Что мы знаем об Айзике? Как и положено хасиду, он слыл человеком жизнелюбивым и неунывающим. Он не был замечен в грехе зависти, что, впрочем, неудивительно, если принять во внимание его богатство, удачливость в начинаниях, красноречие, умение завоевывать людские сердца, талмудическую эрудицию и, наконец, мужскую красоту – свойство, которое по праву занимает последнее место в перечне достоинств хасида-праведника.
Как полагали верные ученики Айзика, их наставник вне всякого сомнения превосходил своего извечного антагониста раввина Гершеля. Тот, по мнению божинских хасидов, был косноязычен, завистлив, почти нищ, замкнут, подозрителен, тщедушен, и имел лишь один перевес: раввин глубже знал Тору. Хотя Айзик и признавал это, тем не менее на его весах чаша собственных достоинств располагалась внизу. Надо ли говорить, что весы Гершеля являли обратную картину?
Итак, цадик Айзик и раввин Гершель, как и положено хасиду и хасидоборцу, занимали противоположные полюса еврейской общины Божина. Их можно было называть противниками, но, Боже сохрани, никак не врагами: ведь свой своему никогда не враг, хотя и не обязательно друг.
Противники редко бывают справедливы один к другому. История противостояния этих мужей знала продолжительные времена ожесточенной борьбы перьев и языков, но ей были знакомы периоды замирения перед лицом общей опасности.
2
Цадик на десять лет пережил раввина. Когда Гершель лежал на смертном одре, Айзик навещал его – пусть мысль о доброте станет утешением покидающему мир.
Великий жизнелюб, Айзик был тайным маловером в том, что касалось жизни после смерти. Но духовному пастырю некому посетовать на сомнения, и мед надежды не подсластит горькую полынь неизбежности. Усомниться – значит утратить силу. Почувствовав приближение неминуемого, цадик впал в меланхолию. Разлилась по телу черная желчь, и подступили неисцелимые хвори. И кто знает, что есть причина, а что следствие: предчувствие, меланхолия, недуги? Тяжело, очень тяжело уходил Айзик. И не стоял Гершель над его изголовьем, и не утешился умирающий сочувствием соратника.

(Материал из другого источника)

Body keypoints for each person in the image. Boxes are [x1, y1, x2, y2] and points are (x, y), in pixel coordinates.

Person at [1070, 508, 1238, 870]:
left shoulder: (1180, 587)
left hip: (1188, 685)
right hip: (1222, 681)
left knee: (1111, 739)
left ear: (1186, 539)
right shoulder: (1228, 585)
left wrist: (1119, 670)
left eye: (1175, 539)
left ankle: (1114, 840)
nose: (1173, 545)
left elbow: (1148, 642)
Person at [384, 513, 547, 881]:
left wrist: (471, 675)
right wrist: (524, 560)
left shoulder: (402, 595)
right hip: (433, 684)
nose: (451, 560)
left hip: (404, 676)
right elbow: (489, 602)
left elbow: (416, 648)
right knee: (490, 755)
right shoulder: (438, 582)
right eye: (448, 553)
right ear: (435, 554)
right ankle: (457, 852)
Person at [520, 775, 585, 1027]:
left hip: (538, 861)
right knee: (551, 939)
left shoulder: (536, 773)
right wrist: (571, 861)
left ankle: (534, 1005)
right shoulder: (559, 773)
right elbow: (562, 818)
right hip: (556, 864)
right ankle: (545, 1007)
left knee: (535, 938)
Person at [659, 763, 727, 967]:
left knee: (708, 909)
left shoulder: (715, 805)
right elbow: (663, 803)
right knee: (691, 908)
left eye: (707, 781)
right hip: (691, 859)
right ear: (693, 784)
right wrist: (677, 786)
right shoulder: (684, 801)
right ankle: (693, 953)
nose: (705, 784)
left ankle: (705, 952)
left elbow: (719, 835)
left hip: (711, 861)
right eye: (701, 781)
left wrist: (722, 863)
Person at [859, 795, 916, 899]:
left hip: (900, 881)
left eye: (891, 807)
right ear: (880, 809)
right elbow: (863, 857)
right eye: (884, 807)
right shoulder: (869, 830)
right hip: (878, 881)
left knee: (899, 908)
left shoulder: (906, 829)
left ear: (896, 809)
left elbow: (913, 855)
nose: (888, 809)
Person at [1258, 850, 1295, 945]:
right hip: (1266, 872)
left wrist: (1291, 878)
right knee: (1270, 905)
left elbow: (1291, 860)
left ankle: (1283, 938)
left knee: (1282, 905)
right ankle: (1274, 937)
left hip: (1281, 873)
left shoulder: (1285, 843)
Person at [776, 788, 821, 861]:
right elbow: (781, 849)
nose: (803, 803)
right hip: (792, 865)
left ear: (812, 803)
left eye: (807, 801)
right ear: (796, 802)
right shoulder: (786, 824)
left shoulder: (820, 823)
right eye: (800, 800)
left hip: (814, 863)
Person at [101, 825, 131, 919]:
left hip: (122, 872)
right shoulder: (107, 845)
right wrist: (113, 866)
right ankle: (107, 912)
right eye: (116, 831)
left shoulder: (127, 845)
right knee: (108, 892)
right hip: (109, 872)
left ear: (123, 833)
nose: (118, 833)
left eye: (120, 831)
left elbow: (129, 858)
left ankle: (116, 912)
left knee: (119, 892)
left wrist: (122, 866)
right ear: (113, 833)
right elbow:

Но только угас последний луч заката жизни, и тут же понял цадик, как заблуждался в своих сомнениях. Взору его предстало страшного вида двухголовое чудовище. Одна голова в форме змеи, другая – занесенный меч. Покрытое чешуей тело изгибалось в корчах и источало смрад. “Кто ты?” – строго спросил умерший. “Я – Смерть, я пришла за тобой, Айзик!” Покойный посмотрел на чудовище взглядом полным ужаса и торжества продолжающегося бытия. “Нет! Убирайся! Я праведник, не такаю смерть я заслужил!” – возразил умелый в преговорах цадик. Гостья смутилась. “Возможно, ты и прав, Айзик. Я посоветуюсь на небесах. Я скоро!” – прошипела Смерть змеиной головой, опустила меч и исчезла.
Цадик ликовал. “Пусть я умер, однако, жизнь моя продолжается!” Тут вернулась Смерть. Молодая, нарядная, черты лица единственной головы благородны и приветливы, одежда нежно благоухает. “Ты узнаешь меня, Айзик? На слепяшую красу, что на смерть, – не взглянуть в упор. А я соединенье их. Я снова за тобой пришла! Готов ты следовать за мной?” Цадик дал согласие. Тут же слетел с небес шестикрылый ангел, подхватил невесомое тело, и вот уж новоприбывший оказался у тех же самых порфировых ворот, где десять лет назад впервые очутился Гершель.
Небесные будни
1
Итак, Айзик находится возле узких порфировых ворот, открывающих и преграждающих вход в рай. А рядом, как известно, ширится и высится грандиозный портал, за которым виднеется путь в ад. Ангел Михаэль, хранитель рая, встретил Айзика достойно, но дипломатически сдержанно. Не потрепал дружелюбно по плечу, не осветил свой лик ангельской улыбкой.
Отчего приход Айзика на небеса не был отмечен знаками безусловной любви, щедро излившейся на Гершеля? Причин холодности по отношению к вновь прибывшему праведнику было три.
Во-первых, Высший небесный совет ангелов был скептически настроен к идеям хасидизма, как, возможно, мессианским. Истинный Мессия, потомок дома царя Давида, пребывает в одном из самых почетных мест рая. С ним соседствует пророк Эльяу, он кладет к себе на грудь голову Спасителя и говорит: “Помолчим, ибо время твоего пришествия на землю уже близко!” Цадики, порой, грешили склонностью к самозванству, мысля себя Спасителями. Поскольку лжемессия есть худший враг избранного народа, то и неудивительно осторожное отношение небес к хасидскому цадику.